*** DATA PROVIDED ***

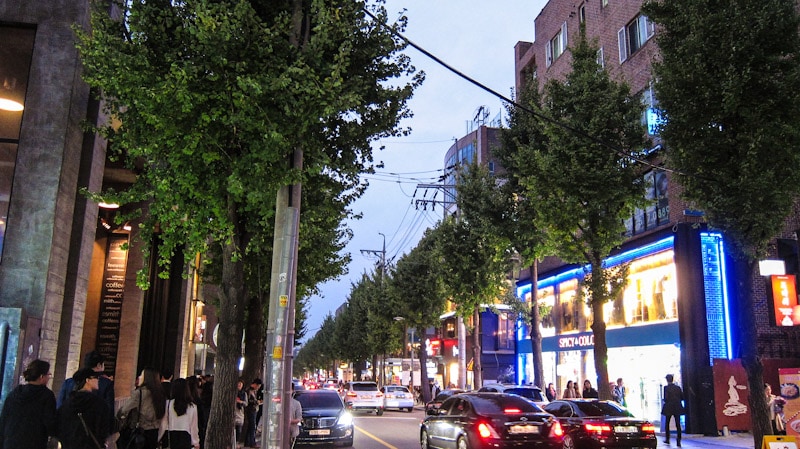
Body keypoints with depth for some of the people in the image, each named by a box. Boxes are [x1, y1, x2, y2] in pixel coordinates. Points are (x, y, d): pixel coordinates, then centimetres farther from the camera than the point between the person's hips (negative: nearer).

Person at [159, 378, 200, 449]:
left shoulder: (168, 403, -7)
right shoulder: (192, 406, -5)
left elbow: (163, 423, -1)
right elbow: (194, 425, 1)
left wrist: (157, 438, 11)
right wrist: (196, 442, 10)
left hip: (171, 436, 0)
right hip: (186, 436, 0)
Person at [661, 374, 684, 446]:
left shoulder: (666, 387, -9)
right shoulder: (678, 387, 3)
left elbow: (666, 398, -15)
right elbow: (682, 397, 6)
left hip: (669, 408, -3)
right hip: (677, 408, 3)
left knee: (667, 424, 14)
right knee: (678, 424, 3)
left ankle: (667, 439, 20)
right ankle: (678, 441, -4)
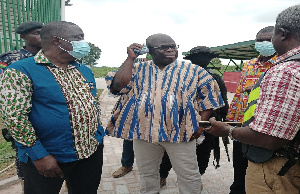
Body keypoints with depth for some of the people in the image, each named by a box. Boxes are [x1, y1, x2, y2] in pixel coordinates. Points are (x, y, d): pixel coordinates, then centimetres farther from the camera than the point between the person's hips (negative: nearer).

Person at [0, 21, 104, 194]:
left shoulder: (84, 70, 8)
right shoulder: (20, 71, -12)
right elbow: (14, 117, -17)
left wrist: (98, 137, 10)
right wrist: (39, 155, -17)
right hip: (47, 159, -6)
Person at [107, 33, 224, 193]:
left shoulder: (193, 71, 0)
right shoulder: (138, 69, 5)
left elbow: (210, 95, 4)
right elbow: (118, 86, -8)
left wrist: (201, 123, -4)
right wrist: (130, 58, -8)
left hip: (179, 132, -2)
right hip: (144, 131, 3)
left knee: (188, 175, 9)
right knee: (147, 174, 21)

***
*** DATA PROVIDED ***

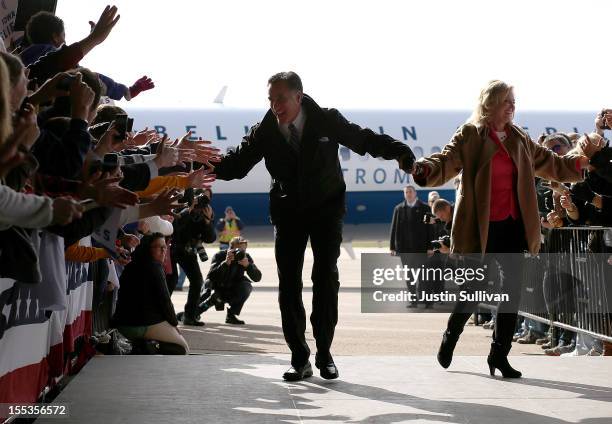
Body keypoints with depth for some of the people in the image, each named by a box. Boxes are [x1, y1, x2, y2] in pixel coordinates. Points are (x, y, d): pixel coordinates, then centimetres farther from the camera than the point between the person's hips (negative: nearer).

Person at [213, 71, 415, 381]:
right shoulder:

***
*** DATA PROVIDED ***

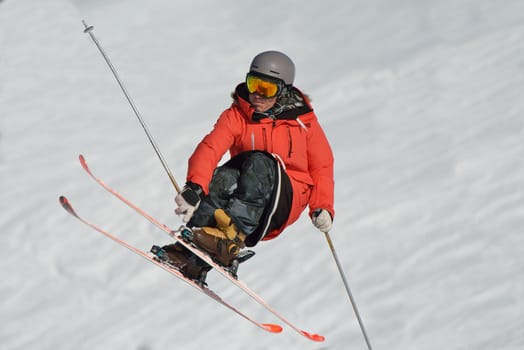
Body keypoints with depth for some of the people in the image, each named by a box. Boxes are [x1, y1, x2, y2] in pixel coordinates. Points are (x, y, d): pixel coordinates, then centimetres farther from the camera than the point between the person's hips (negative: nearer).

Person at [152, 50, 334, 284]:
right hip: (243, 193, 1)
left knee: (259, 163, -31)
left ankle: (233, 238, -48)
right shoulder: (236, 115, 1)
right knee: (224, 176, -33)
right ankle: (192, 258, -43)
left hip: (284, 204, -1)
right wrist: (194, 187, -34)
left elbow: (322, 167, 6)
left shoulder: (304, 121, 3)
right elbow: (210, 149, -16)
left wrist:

***

- _PROBLEM DETAILS_:
Look back at the entries above. Retype the line with "left elbow: (163, 423, -1)", the line with "right ankle: (678, 441, -4)", and all lines in between.

- _PROBLEM SOLUTION_:
left elbow: (163, 423, -1)
right elbow: (194, 425, 1)
left wrist: (157, 438, 11)
right wrist: (196, 442, 10)
left hip: (171, 436, 0)
right hip: (186, 436, 0)
Person at [661, 374, 684, 446]:
left shoulder: (666, 387, -9)
right shoulder: (678, 387, 3)
left elbow: (666, 398, -15)
right elbow: (682, 397, 6)
left hip: (669, 408, -3)
right hip: (677, 408, 3)
left knee: (667, 424, 14)
right knee: (678, 424, 3)
left ankle: (667, 439, 20)
right ankle: (678, 441, -4)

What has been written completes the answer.